- [What you need to do] Nothing but the lines from the one containing "is a message" through the one containing "examine the simplest", both included, should be given again, each exactly as written below.

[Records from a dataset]

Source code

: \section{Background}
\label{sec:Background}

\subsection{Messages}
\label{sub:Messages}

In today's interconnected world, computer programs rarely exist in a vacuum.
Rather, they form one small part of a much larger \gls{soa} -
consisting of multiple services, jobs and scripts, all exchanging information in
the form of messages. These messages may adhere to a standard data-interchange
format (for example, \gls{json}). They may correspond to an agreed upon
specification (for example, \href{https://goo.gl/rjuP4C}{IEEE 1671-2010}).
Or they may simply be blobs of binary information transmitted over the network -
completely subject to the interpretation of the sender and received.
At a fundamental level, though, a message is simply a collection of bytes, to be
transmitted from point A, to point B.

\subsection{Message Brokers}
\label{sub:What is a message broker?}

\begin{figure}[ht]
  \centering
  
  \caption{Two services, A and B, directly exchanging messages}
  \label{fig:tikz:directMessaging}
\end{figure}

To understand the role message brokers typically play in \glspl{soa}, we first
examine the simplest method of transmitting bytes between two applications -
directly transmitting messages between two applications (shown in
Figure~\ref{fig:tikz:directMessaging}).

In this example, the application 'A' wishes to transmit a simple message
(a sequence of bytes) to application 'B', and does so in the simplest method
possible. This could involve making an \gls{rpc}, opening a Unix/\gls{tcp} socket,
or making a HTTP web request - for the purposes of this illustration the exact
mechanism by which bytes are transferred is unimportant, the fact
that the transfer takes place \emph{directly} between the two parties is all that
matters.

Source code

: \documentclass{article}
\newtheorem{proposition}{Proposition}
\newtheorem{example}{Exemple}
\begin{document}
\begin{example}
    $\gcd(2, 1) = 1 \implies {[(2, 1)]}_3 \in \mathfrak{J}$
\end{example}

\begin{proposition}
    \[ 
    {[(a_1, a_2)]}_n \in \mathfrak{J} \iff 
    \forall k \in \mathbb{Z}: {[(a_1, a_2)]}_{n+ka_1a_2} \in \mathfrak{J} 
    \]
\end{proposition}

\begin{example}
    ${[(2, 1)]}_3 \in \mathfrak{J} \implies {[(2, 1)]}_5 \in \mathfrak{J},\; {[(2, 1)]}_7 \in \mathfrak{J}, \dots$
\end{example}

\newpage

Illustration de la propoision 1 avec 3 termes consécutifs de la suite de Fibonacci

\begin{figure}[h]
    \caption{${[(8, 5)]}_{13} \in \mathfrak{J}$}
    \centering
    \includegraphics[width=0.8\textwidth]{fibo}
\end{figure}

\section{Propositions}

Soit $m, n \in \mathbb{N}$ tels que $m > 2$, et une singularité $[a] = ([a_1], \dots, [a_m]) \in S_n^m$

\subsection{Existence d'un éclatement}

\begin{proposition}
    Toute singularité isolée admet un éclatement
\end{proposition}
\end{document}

- [Reply to the exercise]
\label{sub:What is a message broker?}

\begin{figure}[ht]
  \centering
  
  \caption{Two services, A and B, directly exchanging messages}
  \label{fig:tikz:directMessaging}
\end{figure}

To understand the role message brokers typically play in \glspl{soa}, we first
examine the simplest method of transmitting bytes between two applications -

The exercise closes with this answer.